Extracted material START

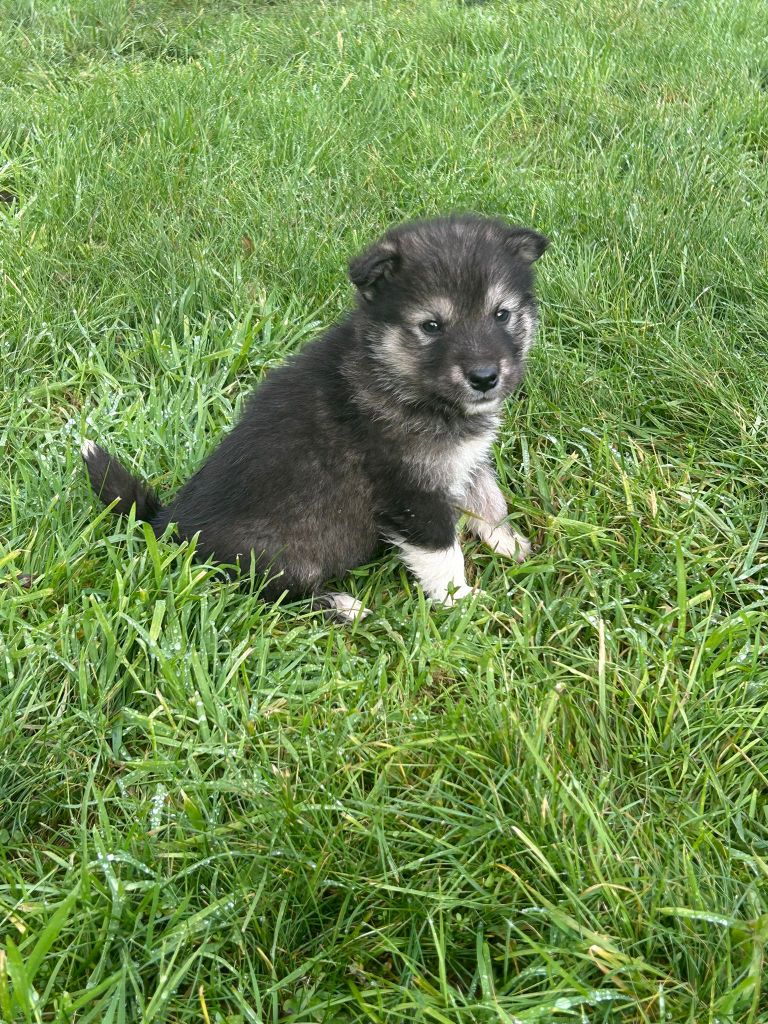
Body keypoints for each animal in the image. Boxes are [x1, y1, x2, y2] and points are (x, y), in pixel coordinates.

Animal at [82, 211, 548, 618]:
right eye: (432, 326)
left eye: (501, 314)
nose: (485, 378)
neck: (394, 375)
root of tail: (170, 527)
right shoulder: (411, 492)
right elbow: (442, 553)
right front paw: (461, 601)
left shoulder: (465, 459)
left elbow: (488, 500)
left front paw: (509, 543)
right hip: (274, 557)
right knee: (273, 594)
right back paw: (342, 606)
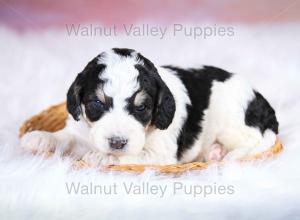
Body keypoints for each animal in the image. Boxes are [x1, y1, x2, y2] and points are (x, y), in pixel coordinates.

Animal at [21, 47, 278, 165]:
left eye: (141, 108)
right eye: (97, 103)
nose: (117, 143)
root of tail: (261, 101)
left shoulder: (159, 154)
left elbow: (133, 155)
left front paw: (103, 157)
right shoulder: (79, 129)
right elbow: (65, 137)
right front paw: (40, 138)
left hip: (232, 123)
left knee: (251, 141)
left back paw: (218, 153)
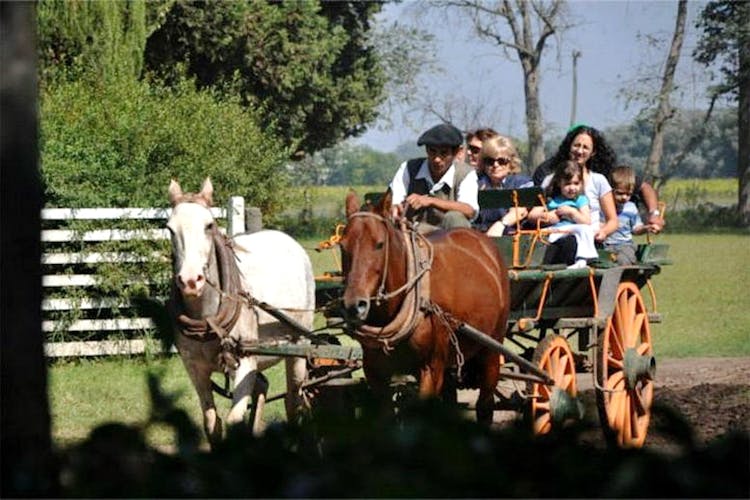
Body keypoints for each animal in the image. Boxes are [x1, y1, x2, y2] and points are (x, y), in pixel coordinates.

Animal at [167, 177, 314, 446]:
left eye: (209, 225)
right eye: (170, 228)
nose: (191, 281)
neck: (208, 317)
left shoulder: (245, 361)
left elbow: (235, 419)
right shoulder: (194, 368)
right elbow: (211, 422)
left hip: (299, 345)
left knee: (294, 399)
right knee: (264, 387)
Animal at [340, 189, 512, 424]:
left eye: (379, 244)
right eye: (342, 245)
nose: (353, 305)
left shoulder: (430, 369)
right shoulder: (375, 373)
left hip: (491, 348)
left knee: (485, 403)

Extracted material END
Extracted material START

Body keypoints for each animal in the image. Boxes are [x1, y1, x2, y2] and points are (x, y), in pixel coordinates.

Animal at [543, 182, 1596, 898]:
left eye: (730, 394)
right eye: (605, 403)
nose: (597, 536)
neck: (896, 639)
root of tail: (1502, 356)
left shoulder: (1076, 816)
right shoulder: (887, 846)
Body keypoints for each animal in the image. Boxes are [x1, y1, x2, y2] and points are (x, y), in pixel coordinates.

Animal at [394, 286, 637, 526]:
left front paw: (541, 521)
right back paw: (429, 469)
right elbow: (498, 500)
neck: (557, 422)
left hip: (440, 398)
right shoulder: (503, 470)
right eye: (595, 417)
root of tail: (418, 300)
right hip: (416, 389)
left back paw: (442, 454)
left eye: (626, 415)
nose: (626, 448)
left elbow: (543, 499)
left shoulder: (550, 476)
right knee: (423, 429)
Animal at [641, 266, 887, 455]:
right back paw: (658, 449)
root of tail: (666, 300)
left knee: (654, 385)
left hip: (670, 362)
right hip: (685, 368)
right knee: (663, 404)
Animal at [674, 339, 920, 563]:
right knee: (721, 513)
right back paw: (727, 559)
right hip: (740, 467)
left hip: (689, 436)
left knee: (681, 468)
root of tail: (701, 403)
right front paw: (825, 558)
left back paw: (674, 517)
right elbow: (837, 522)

Extracted material END

* _What you should do_
Identify the lines in the entries above that contain "root", then copy them out.

* _Solution for this task_
root of tail: (170, 527)
root of tail: (261, 101)
root of tail: (1502, 356)
root of tail: (418, 300)
root of tail: (666, 300)
root of tail: (701, 403)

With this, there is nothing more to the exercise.